Although the region surrounding the IKZF3-ZPBP2 locus at 17q21 has been associated with multiple phenotypes, the extensive LD in the region has prohibited investigators from clearly determining the relevant gene. Crohn disease (MIM 266600), ulcerative colitis (MIM 266600), primary biliary cirrhosis (MIM 109720), and rheumatoid arthritis (MIM 180300) all have reported associations with genes between 34.62–35.51 Mb of chromosome 17.55–60 Fine mapping and resequencing of this region in Europeans and African Americans are needed if researchers are to more precisely refine this association and determine the loci associated with risk. IKZF3 is a member of the IKAROS family of transcription factors involved in lymphocyte development; IKZF1 in this family has already been reported as a risk locus for SLE.22 Mice with a mutant form of IKZF3 produce anti-dsDNA autoantibodies, making it an interesting candidate gene for human SLE.61 Moreover, mice that are null for IKZF3 and OBF-1 (POU class 2 associating factor 1) do not mount an autoimmune response.61 The peak signal in our study was in a region containing multiple regulatory elements, so it is likely that the associated SNP could affect expression of IKZF3 or ZPBP2, which both share the promoter region. However, no known function of ZPBP2 has been reported.

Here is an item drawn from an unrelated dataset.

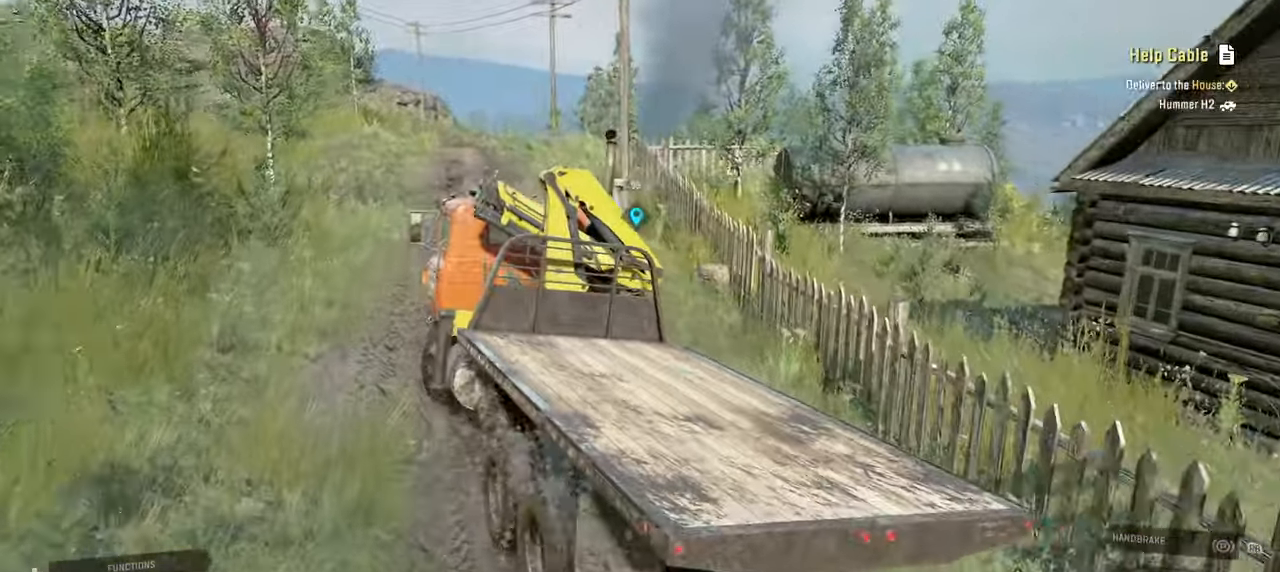
{"buttons": ["R2"], "left_stick": "center", "right_stick": "down", "events": [[167, "left_stick", "center"], [467, "right_stick", "down"]]}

Eleven additional regions were replicated in the European subjects but did not surpass genome-wide significance. Of these regions, LOC730108/IL12A was previously reported as a risk locus for primary biliary cirrhosis and multiple sclerosis.60,62 IL-12A induces interferon-gamma and helps differentiate Th1 and Th2 cells.63 The response of lymphocytes to IL-12A is mediated by STAT4, which is also implicated in SLE pathogenesis.64 The LIM domain containing preferred translocation partner in lipoma (LPP) is involved in focal adhesions, cell-cell adhesion, and cell motility. Variants within the LPP region have been associated with vitiligo and celiac disease.65,66 Confirmation of these associations will require replication in a larger independent and equally diverse population.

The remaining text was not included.